One of the earliest contributors to laws of attraction is Plato, a great Greek philosopher who built on earlier concepts prevalent at his time, that of attractive forces and repulsive forces, and gave a conclusion that likes tend towards likes, meaning things of the same nature attract each other very much.
Later, Albert Magnus, a Dominican priest who is known for his works on the coexistence of religion and science applied the laws of attraction to chemical systems and gave a theory containing four postulates.
Isaac Newton postulated that chemical attraction is due to certain forces which followed certain rules very similar to that followed by the planets, those rules or laws are the three laws of planetary motion. He included these views of his in his 1704 book Opticks, a book about light.
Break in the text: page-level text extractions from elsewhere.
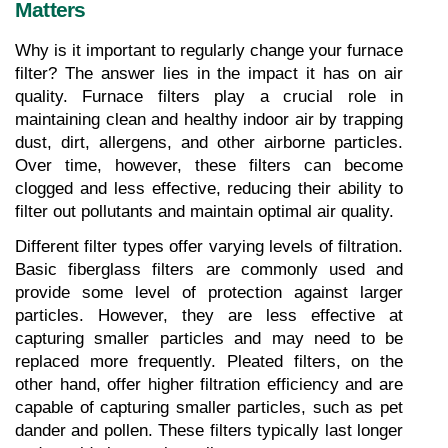
Matters
Why is it important to regularly change your furnace 
filter? The answer lies in the impact it has on air 
quality. Furnace filters play a crucial role in 
maintaining clean and healthy indoor air by trapping 
dust, dirt, allergens, and other airborne particles. 
Over time, however, these filters can become 
clogged and less effective, reducing their ability to 
filter out pollutants and maintain optimal air quality.
Different filter types offer varying levels of filtration. 
Basic fiberglass filters are commonly used and 
provide some level of protection against larger 
particles. However, they are less effective at 
capturing smaller particles and may need to be 
replaced more frequently. Pleated filters, on the 
other hand, offer higher filtration efficiency and are 
capable of capturing smaller particles, such as pet 
dander and pollen. These filters typically last longer 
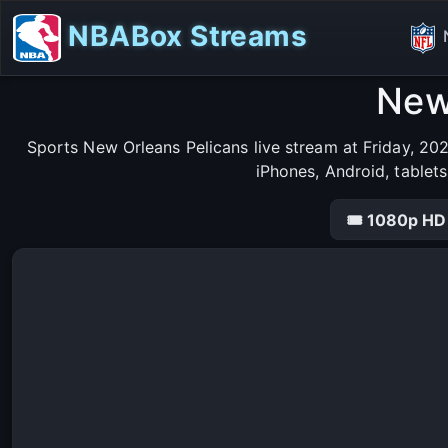
NBABox Streams
New
Sports New Orleans Pelicans live stream at Friday, 20
iPhones, Android, tablet
🎟 1080p HD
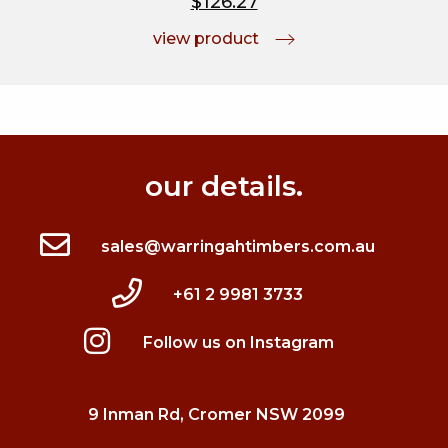
$126.27
view product
our details.
sales@warringahtimbers.com.au
+61 2 9981 3733
Follow us on Instagram
9 Inman Rd, Cromer NSW 2099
So most people believe Isaac Newton was in fact responsible for the discovery of the laws of attraction. But some people do believe that ancient Greek people knew from the fact that, in magnets opposite poles attract and like poles repel, opposites attract and likes repel.
Later Etienne Geoffroy who was involved in translating Newton's works into French, proposed a law stating that 'when two things combine, which have a habit of combining with each other, and a third substance which is has greater attraction towards one of the two substances, then these two will combine to force out the remaining substance from the system'. Etienne Geoffroy also published the very first affinity table based on his law.
After him, J.P. Macquer proposed a law comprising six laws which included two laws proposed by Isaac Newton and Etienne Geoffroy. It also included four new postulates about the laws of attraction. Later, he also published a book in which he mentioned about seven types of affinity.
Coulomb's law framed by French scientist Charles Augustine de Coulomb gives the formula to calculate the electrostatic force of attraction between two electric charges in space.
James Clerk Maxwell suggested that there was an electromagnetic field all over space, which exerted a certain force on particles that are electric in nature. He also said that this electromagnetic space was affected by the nature and movement of these electric particles. He framed Maxwell's field equations which can be compared to laws of attraction and repulsion pertaining to the electromagnetic field.
Sociologists normally apply laws of attraction to human attraction. Some apply the analogy with Plato's laws and say people with the same thoughts attract each other. Some argue, citing Newton's law says opposites attract.